WHAT THE TASK ASKS: All of the data beneath this instruction is to be transcribed word for word.

Data extracted from a collection:
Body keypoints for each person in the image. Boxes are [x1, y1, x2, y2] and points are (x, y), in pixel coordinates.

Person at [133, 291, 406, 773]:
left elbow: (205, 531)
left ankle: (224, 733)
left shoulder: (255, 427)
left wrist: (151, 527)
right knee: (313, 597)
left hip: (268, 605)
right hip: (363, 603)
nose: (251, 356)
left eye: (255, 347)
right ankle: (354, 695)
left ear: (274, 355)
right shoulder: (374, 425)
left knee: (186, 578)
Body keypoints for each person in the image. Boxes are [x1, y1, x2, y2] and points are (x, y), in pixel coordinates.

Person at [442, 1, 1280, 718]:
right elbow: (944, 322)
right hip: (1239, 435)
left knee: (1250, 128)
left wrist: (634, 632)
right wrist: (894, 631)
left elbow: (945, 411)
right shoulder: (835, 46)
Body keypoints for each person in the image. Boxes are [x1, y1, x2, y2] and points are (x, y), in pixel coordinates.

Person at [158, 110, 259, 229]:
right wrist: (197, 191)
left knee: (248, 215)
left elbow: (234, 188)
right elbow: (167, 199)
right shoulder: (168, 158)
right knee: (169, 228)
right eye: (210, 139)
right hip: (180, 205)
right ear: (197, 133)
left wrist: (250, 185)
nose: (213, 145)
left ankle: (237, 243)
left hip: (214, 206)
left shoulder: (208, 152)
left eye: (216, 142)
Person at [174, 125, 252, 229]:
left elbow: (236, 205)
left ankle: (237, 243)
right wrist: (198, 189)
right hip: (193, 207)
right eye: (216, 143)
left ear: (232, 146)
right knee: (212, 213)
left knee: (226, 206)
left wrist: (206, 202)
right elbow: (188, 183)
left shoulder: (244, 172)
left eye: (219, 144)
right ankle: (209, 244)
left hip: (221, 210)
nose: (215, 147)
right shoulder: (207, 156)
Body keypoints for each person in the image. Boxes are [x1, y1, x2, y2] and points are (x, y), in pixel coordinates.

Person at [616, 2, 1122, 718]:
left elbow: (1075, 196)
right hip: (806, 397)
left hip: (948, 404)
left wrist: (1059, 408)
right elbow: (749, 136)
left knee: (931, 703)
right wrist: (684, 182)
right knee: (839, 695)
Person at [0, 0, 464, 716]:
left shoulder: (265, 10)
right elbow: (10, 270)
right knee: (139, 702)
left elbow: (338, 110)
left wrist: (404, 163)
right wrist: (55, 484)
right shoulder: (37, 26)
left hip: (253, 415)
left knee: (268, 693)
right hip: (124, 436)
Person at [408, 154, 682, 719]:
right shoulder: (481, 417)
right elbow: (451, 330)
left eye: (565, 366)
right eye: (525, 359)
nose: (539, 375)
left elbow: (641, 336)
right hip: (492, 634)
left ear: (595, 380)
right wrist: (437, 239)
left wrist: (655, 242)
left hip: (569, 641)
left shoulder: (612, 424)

RESULT:
Body keypoints for each person in the image. Boxes are [x1, y1, x2, y2] and points are (x, y), in pixel coordinates.

Person at [133, 291, 406, 773]:
left elbow: (205, 531)
left ankle: (224, 733)
left shoulder: (255, 427)
left wrist: (151, 527)
right knee: (313, 597)
left hip: (268, 605)
right hip: (363, 603)
nose: (251, 356)
left eye: (255, 347)
right ankle: (354, 695)
left ear: (274, 355)
right shoulder: (374, 425)
left knee: (186, 578)
Body keypoints for each person in the image. Boxes are [x1, y1, x2, y2] and points are (x, y), in pixel coordinates.

Person at [442, 1, 1280, 718]:
right elbow: (944, 322)
right hip: (1239, 435)
left knee: (1250, 128)
left wrist: (634, 632)
right wrist: (894, 631)
left elbow: (945, 411)
right shoulder: (835, 46)
Body keypoints for each person in the image. Boxes are [x1, y1, x2, y2] and points are (x, y), in pixel coordinates.

Person at [158, 110, 259, 229]:
right wrist: (197, 191)
left knee: (248, 215)
left elbow: (234, 188)
right elbow: (167, 199)
right shoulder: (168, 158)
right knee: (169, 228)
right eye: (210, 139)
right hip: (180, 205)
right ear: (197, 133)
left wrist: (250, 185)
nose: (213, 145)
left ankle: (237, 243)
left hip: (214, 206)
left shoulder: (208, 152)
left eye: (216, 142)
Person at [174, 125, 252, 229]:
left elbow: (236, 205)
left ankle: (237, 243)
right wrist: (198, 189)
right hip: (193, 207)
right eye: (216, 143)
left ear: (232, 146)
right knee: (212, 213)
left knee: (226, 206)
left wrist: (206, 202)
right elbow: (188, 183)
left shoulder: (244, 172)
left eye: (219, 144)
right ankle: (209, 244)
left hip: (221, 210)
nose: (215, 147)
right shoulder: (207, 156)
Body keypoints for each person in the image. Boxes are [x1, y1, x2, y2] and points are (x, y), in pixel coordinates.

Person at [616, 2, 1122, 718]:
left elbow: (1075, 196)
right hip: (806, 397)
left hip: (948, 404)
left wrist: (1059, 408)
right elbow: (749, 136)
left knee: (931, 703)
right wrist: (684, 182)
right knee: (839, 695)
Person at [0, 0, 464, 716]:
left shoulder: (265, 10)
right elbow: (10, 270)
right knee: (139, 702)
left elbow: (338, 110)
left wrist: (404, 163)
right wrist: (55, 484)
right shoulder: (37, 26)
left hip: (253, 415)
left knee: (268, 693)
right hip: (124, 436)
Person at [408, 154, 682, 719]:
right shoulder: (481, 417)
right elbow: (451, 330)
left eye: (565, 366)
right eye: (525, 359)
nose: (539, 375)
left elbow: (641, 336)
right hip: (492, 634)
left ear: (595, 380)
right wrist: (437, 239)
left wrist: (655, 242)
left hip: (569, 641)
left shoulder: (612, 424)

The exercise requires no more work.